Work order » From the Pubsub error report below, write out the passage starting with "Sentry catches a" and going on through "all the subscriptions.", substituting "a month" for "30 days".

Document passage »
######

Pubsub not configured Error #46

maennchen · 2018-10-15T08:38:54Z

Sentry catches a lot of RuntimeErrors saying Pubsub not configured! Subscriptions require a configured pubsub module..

I could not find out in which cases it is failing, i just see around 600 errors over a timespan of 30 days. I've never experienced the error myself and it only occurs in a low percentage of all the subscriptions.

Full Exception

Elixir.RuntimeError: Pubsub not configured!

Subscriptions require a configured pubsub module.

  File "lib/absinthe/phase/subscription/subscribe_self.ex", line 105, in Absinthe.Phase.Subscription.SubscribeSelf.ensure_pubsub!/1
  File "lib/absinthe/phase/subscription/subscribe_self.ex", line 20, in Absinthe.Phase.Subscription.SubscribeSelf.do_subscription/3
  File "lib/absinthe/pipeline.ex", line 274, in Absinthe.Pipeline.run_phase/3
  File "lib/absinthe/phoenix/channel.ex", line 98, in Absinthe.Phoenix.Channel.run/4
  File "lib/absinthe/phoenix/channel.ex", line 59, in Absinthe.Phoenix.Channel.handle_in/3
  File "lib/phoenix/channel/server.ex", line 244, in anonymous fn/4 in Phoenix.Channel.Server.handle_info/2
  File "lib/acme_api/endpoint.ex", line 1, in AcmeApi.Endpoint.instrument/4
  File "gen_server.erl", line 616, in :gen_server.try_dispatch/4
  File "gen_server.erl", line 686, in :gen_server.handle_msg/6
  File "proc_lib.erl", line 247, in :proc_lib.init_p_do_apply/3
  Module "Elixir.Phoenix.Channel.Server", in Phoenix.Channel.Server.init/1

Versions

absinthe_phoenix: 1.4.3
absinthe: 1.4.13
phoenix: 1.3.4

Setup

*Absinthe.Subscription added to Application

Use of Absinthe.Phoenix.Socket in Socket Implementation
Router Forward to Absinthe.Plug (via ApolloTracing.Pipeline)

The text was updated successfully, but these errors were encountered:

nanlong · 2018-11-08T08:20:26Z

I am having the same issue.

######

Given data »
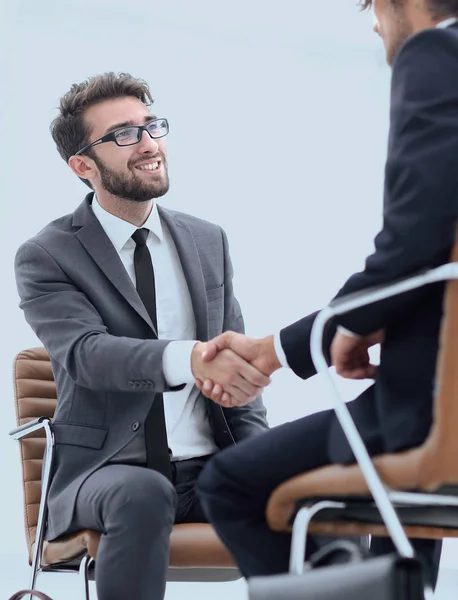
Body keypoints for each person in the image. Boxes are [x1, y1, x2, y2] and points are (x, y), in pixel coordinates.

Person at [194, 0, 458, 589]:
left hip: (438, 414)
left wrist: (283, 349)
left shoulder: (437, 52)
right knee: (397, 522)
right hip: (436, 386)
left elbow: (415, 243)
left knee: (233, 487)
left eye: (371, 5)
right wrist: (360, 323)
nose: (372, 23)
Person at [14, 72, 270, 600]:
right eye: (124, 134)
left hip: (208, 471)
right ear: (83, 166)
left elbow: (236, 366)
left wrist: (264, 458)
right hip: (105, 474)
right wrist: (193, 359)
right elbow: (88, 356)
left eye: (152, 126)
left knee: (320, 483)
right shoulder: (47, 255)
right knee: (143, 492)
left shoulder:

######

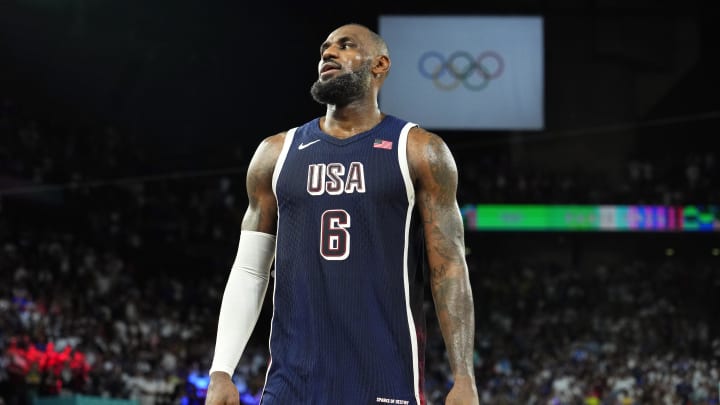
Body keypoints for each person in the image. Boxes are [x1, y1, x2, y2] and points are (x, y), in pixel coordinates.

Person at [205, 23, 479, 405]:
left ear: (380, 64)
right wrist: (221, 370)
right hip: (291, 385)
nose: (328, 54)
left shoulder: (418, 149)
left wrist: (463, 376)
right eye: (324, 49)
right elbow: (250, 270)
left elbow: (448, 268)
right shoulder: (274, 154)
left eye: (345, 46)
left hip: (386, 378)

######

Output for this exercise »
Sentry catches a lot of RuntimeErrors saying Pubsub not configured! Subscriptions require a configured pubsub module..

I could not find out in which cases it is failing, i just see around 600 errors over a timespan of a month. I've never experienced the error myself and it only occurs in a low percentage of all the subscriptions.